Ahmad Shah est un tailleur afghan qui, après de multiples et très dures épreuves, a dû fuir son pays et sa famille pour s'exiler et se retrouver en France. Ahmad Shah a perdu une jambe. Le film suit ses péripéties, son histoire et surtout sa rencontre avec Gonzague qui va être sa chance et d'où va naître une belle amitié. Ce film est particulièrement marquant. Il est lumineux alors qu'il aurait pu être totalement noir, tragique et désespéré. Une énergie incroyable s'en dégage. Ahmad Shah est un battant, sa volonté pourrait déplacer les montagnes. L'homme sait tout faire de ses mains. Le parti pris du film est de raconter en partie cette histoire avec du papier découpé et du tissu, ce qui en fait un film d'une grande originalité formelle. Ces séquences, Ahmad Shah se les approprie. Elles comblent aussi le vide des images et adoucissent les moments sombres de cette histoire. On sort du film revigoré par cette leçon de vie, de courage et de solidarité qui nous fait croire encore en l'humanité. Jamais Ahmad Shah ne s'apitoie sur lui-même. Toujours, il va de l'avant et se relève. Un très beau film, de ceux qui font du bien.

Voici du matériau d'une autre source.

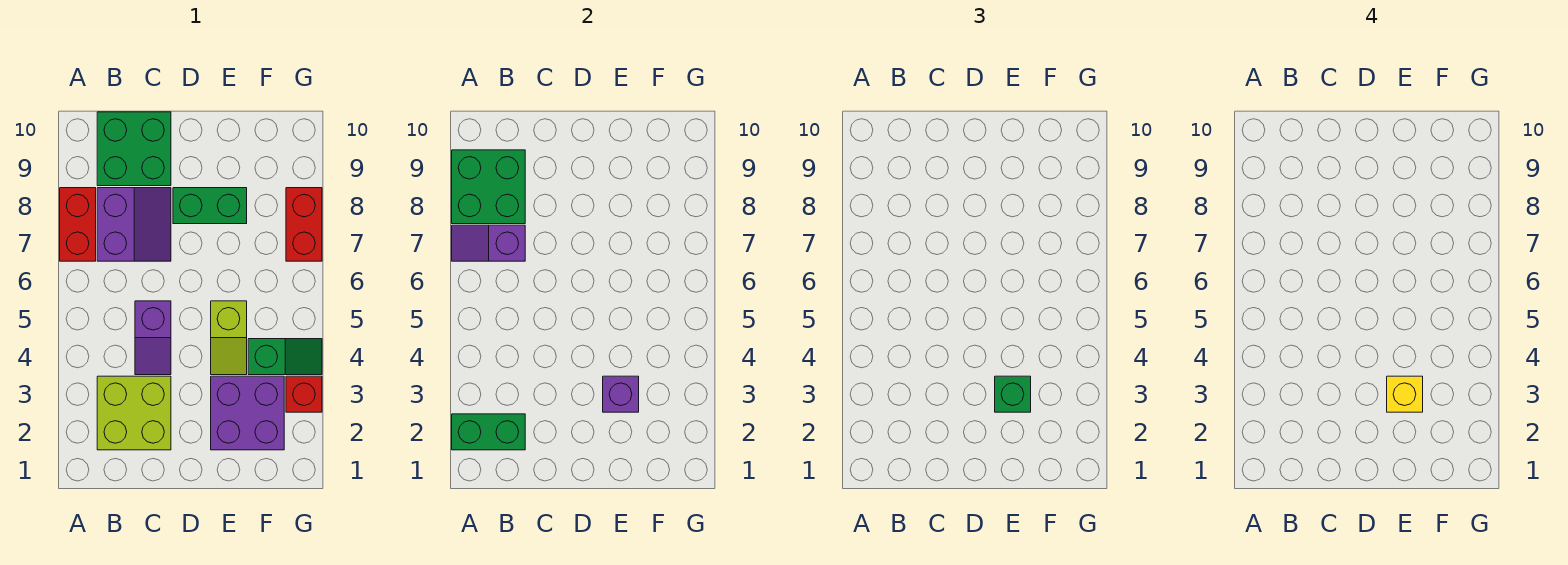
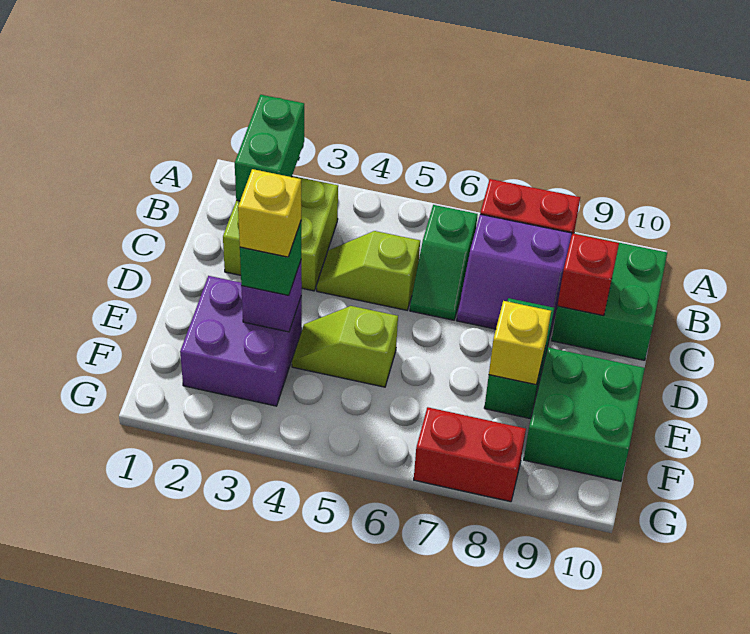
purple 1x2 slope [452,225,525,261] -> none
green 2x2 brick [452,150,525,224] -> green 2x2 brick moved to [524,348,645,481]
purple 1x2 slope [135,301,171,375] -> lime 1x2 slope [317,231,420,310]
none -> yellow 1x1 brick [489,301,551,385]
green 1x2 slope [248,339,322,375] -> green 1x2 slope moved to [410,205,478,320]
red 1x1 brick [286,376,322,412] -> red 1x1 brick moved to [557,233,619,316]

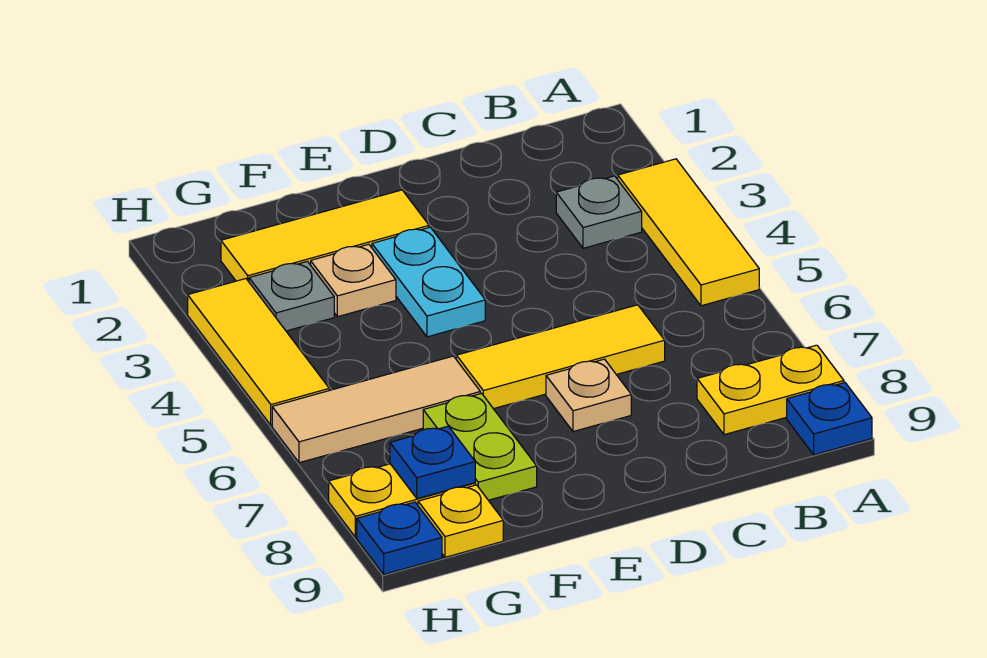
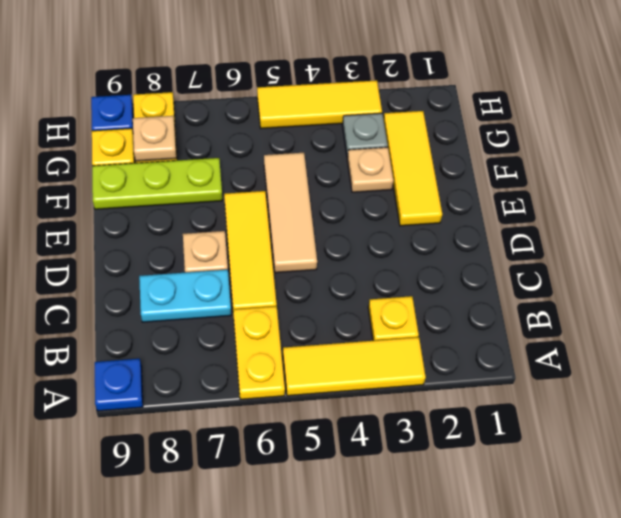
yellow 1x2 plate [697,345,844,435] -> yellow 1x2 plate moved to [233,306,285,399]
grey 1x1 plate [556,176,642,248] -> yellow 1x1 plate [368,296,419,341]
cyan 1x2 plate [372,227,485,337] -> cyan 1x2 plate moved to [139,270,231,322]
tan 1x3 tile [272,356,480,463] -> tan 1x3 tile moved to [264,153,317,273]
lime 1x2 plate [423,393,537,500] -> lime 1x3 plate [92,158,222,209]
blue 1x1 plate [390,426,475,499] -> tan 1x1 plate [133,116,176,161]

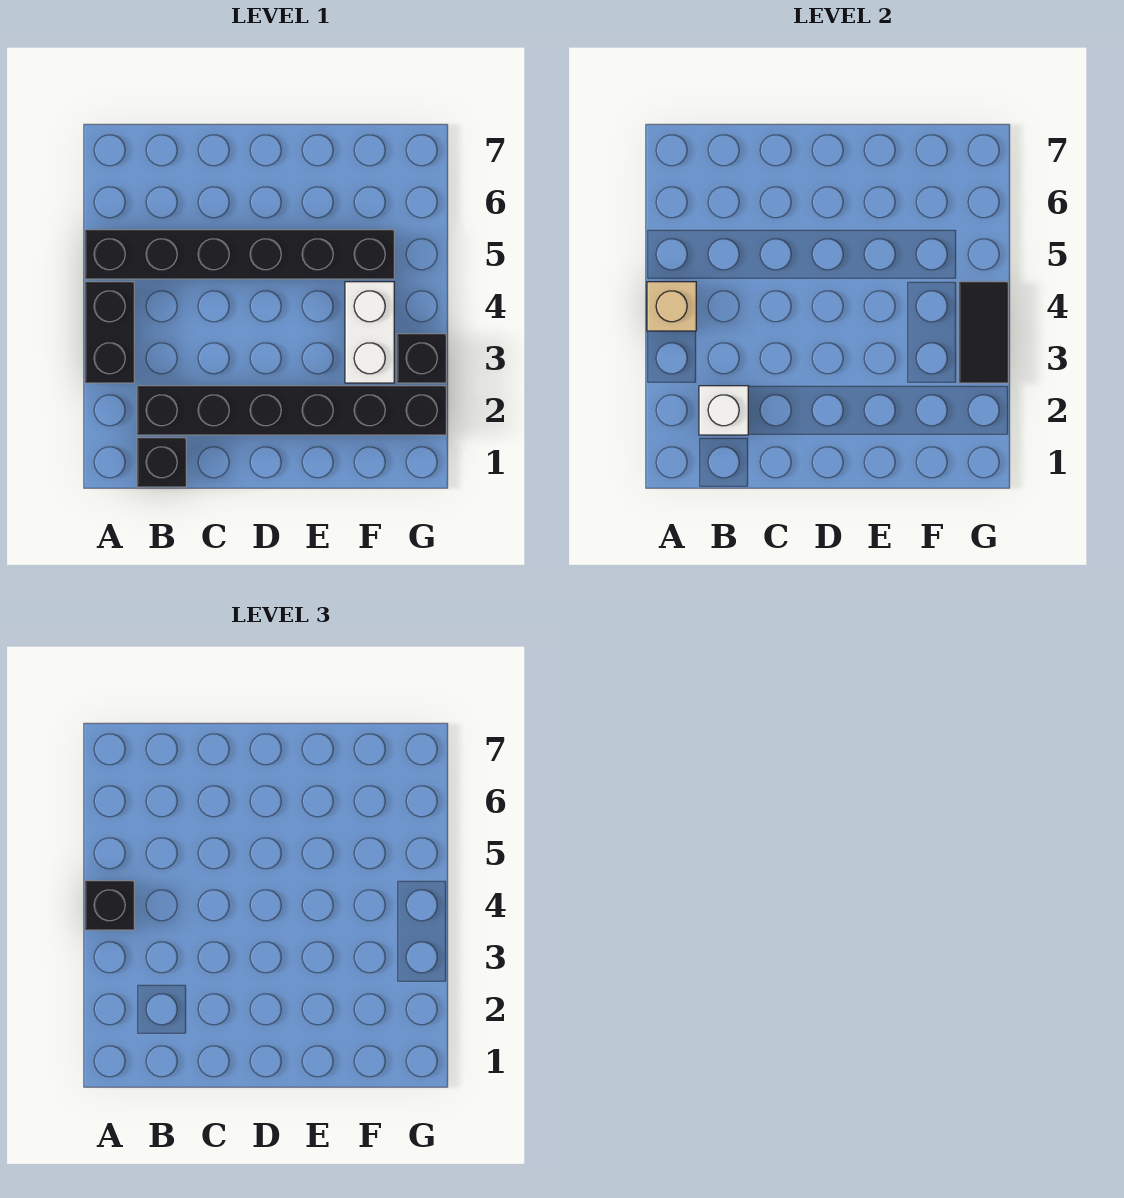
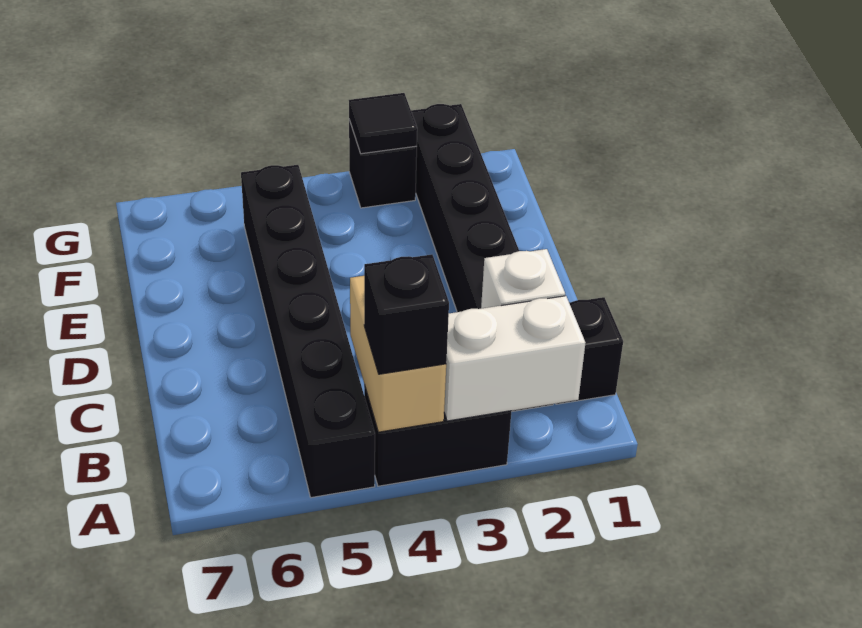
tan 1x1 brick [647,282,696,331] -> tan 1x2 brick [350,276,446,432]
white 1x2 brick [345,282,394,383] -> white 1x2 brick moved to [444,296,585,421]
black 1x2 tile [959,282,1008,383] -> black 1x1 tile [349,93,417,154]

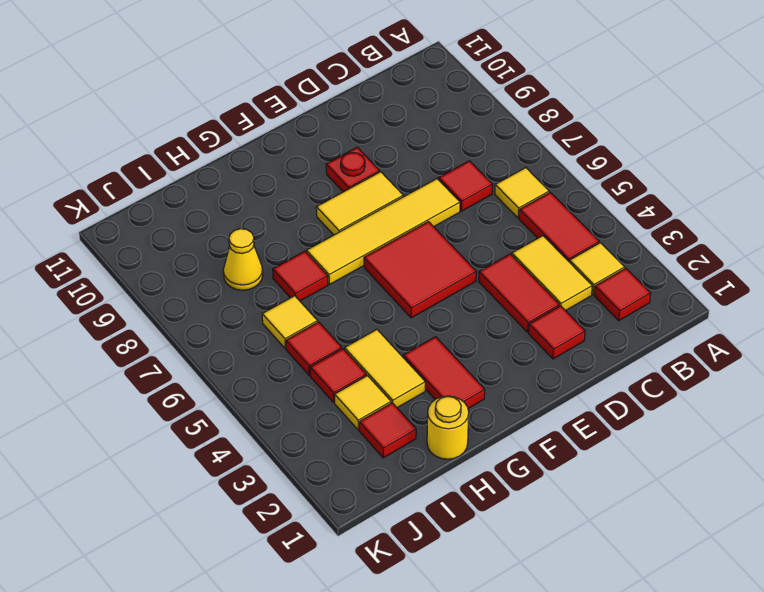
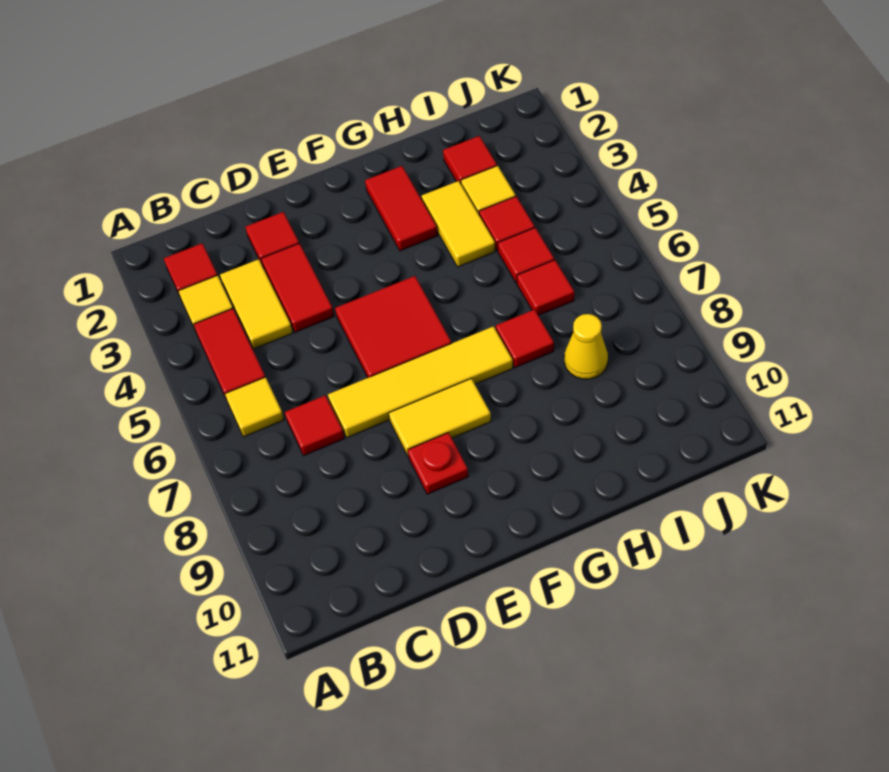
yellow 1x1 round brick [427,396,469,459] -> none
yellow 1x1 tile [262,296,318,349] -> red 1x1 tile [517,260,574,316]

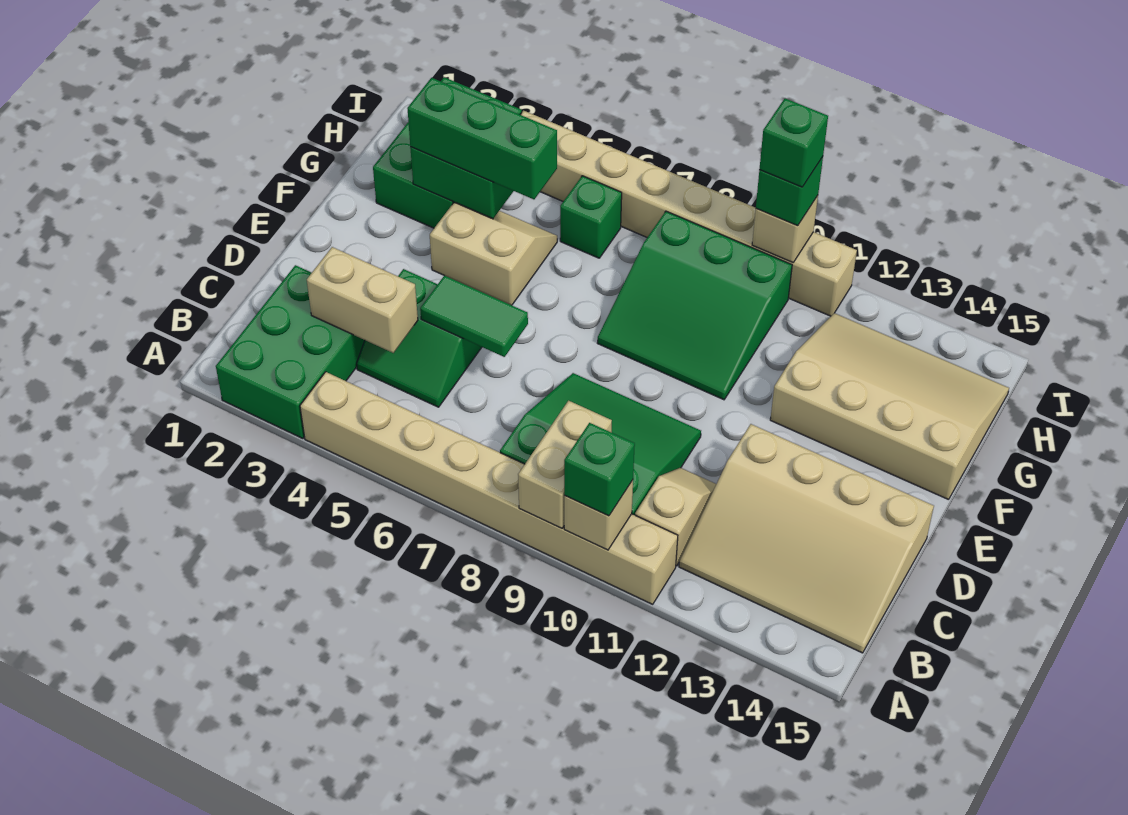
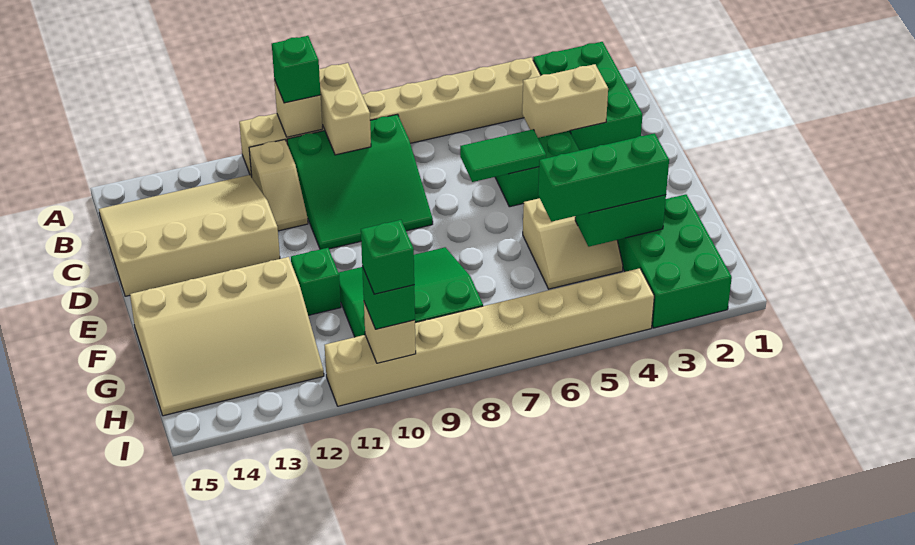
green 1x1 brick [560,176,622,258] -> green 1x1 brick moved to [291,248,341,315]

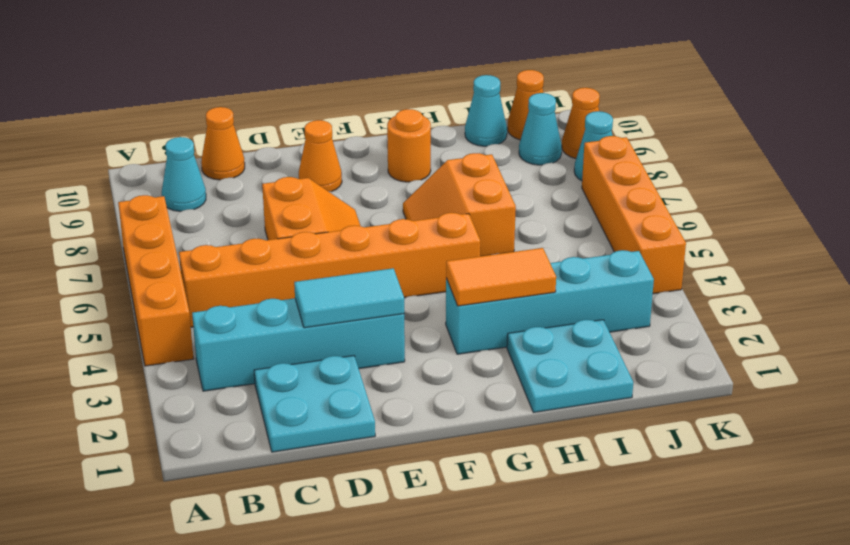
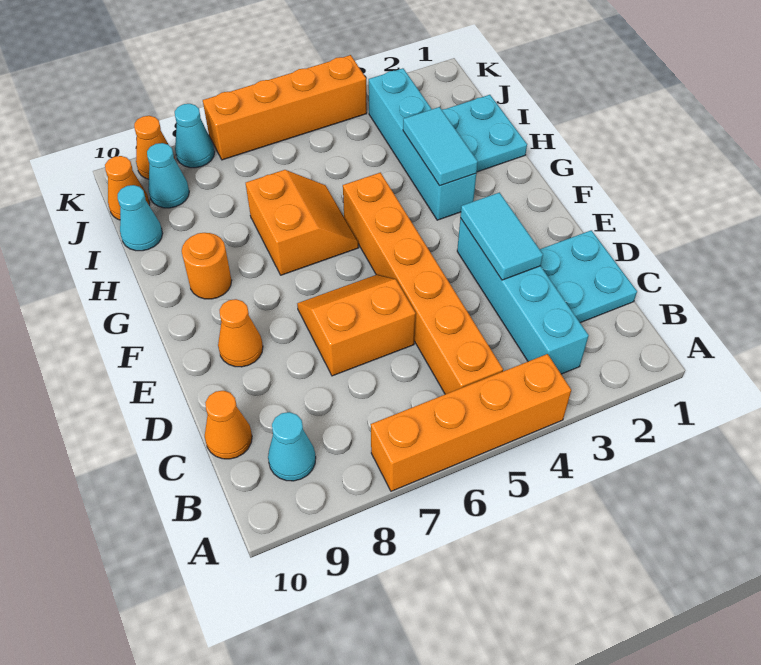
orange 1x2 tile [446,248,556,306] -> cyan 1x2 tile [403,107,478,186]
orange 2x2 slope [403,153,516,256] -> orange 2x2 slope turned to [246,170,359,275]

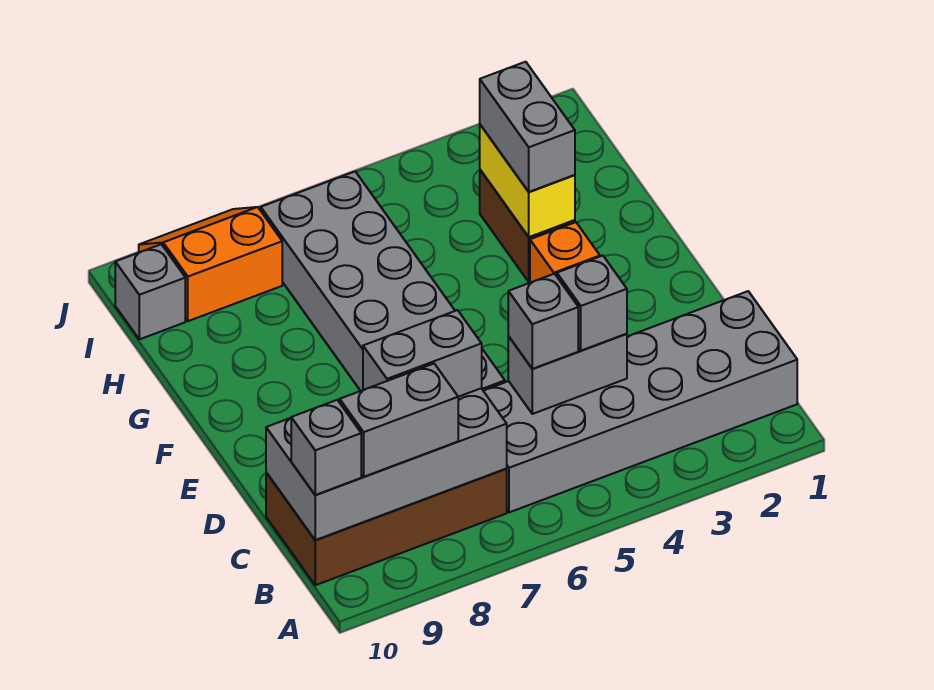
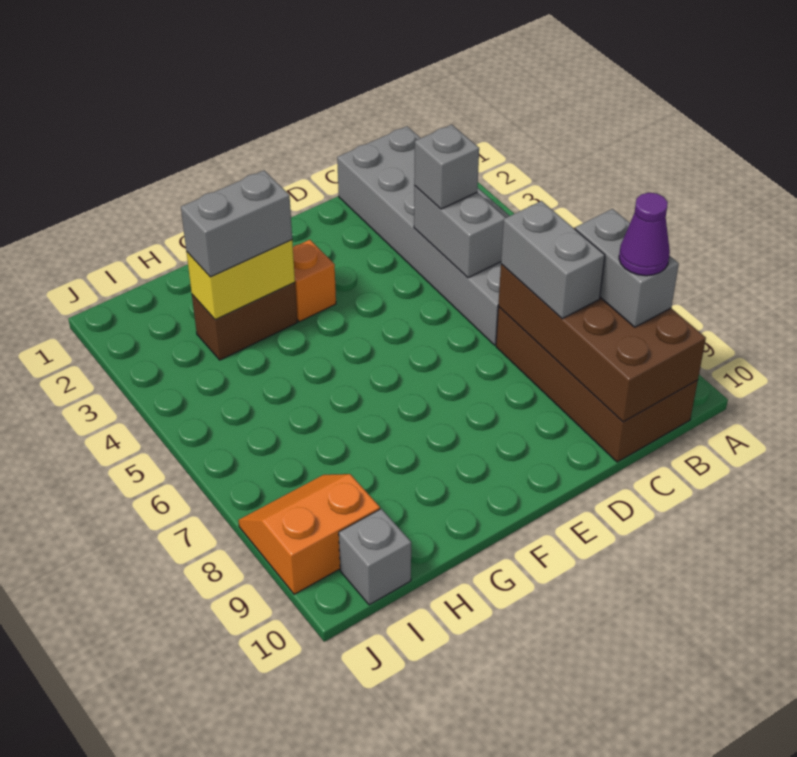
grey 2x4 brick [266,388,507,540] -> brown 2x4 brick [498,228,706,422]
none -> purple 1x1 cone [619,193,670,276]
grey 1x1 brick [291,400,361,495] -> none
grey 1x1 brick [508,274,578,369] -> none
grey 2x6 brick [261,172,505,391] -> none
orange 2x2 slope [139,207,282,321] -> orange 2x2 slope turned to [238,474,380,594]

Comment raconter l'horreur quand les mots manquent ou que les souvenirs sont trop douloureux ? Claire Glorieux répond par la poésie du travail manuel. Zou est une petite merveille de délicatesse où l'animation en papier découpé vient littéralement suturer les plaies du passé. En filmant les mains d'Ahmad Shah qui cousent et découpent sa propre histoire, la réalisatrice transforme le récit de l'exil en un acte de création et de réparation. Une amitié lumineuse qui prouve qu'on peut se reconstruire loin de chez soi. Le mélange entre documentaire sonore et animation de papier crée une distance pudique qui rend le récit d'Ahmad Shah à la fois supportable et profondément touchant.
Sous la forme d'un road movie intime, où l’exil devient une traversée autant géographique qu’intérieure, nous partageons les difficultés et la vie d’un couple uni par l’amour et soutenu grâce à l’amitié. À travers ce portrait intimiste, le film capte un homme combatif, fort et profondément attachant, dont la résilience s’ancre dans l’espoir offert à ses enfants. La solidarité de celui qui l’héberge éclaire le récit d’une humanité simple et essentielle, rendant possible une intégration fragile, mais réelle. Porté par une esthétique superbe faite de papiers découpés, pliages, collages, tissus et photographies, le film nous raconte l'exil, entre souvenirs, reconstruction et désir obstiné d’un avenir meilleur. Bouleversant.
La construction de ce film est très intéressante car l'histoire est majoritairement racontée avec du tissu et du papier : des dessins, des maquettes... Zou commence justement avec une photographie sur laquelle on peut voir Ahmad Shah et Gonzague. Ils marchent ensemble sur une colline. Mais la particularité de ce plan est que quelqu'un plie l'image. Cela nous donne l'impression que les deux hommes, qui marchent ensemble, s'éloignent petit à petit. Le son s'éloigne aussi, ce qui renforce notre capacité à imaginer la scène. C'est une façon particulière de raconter l'histoire, mais c'est très bien trouvé et ça fait le charme du documentaire.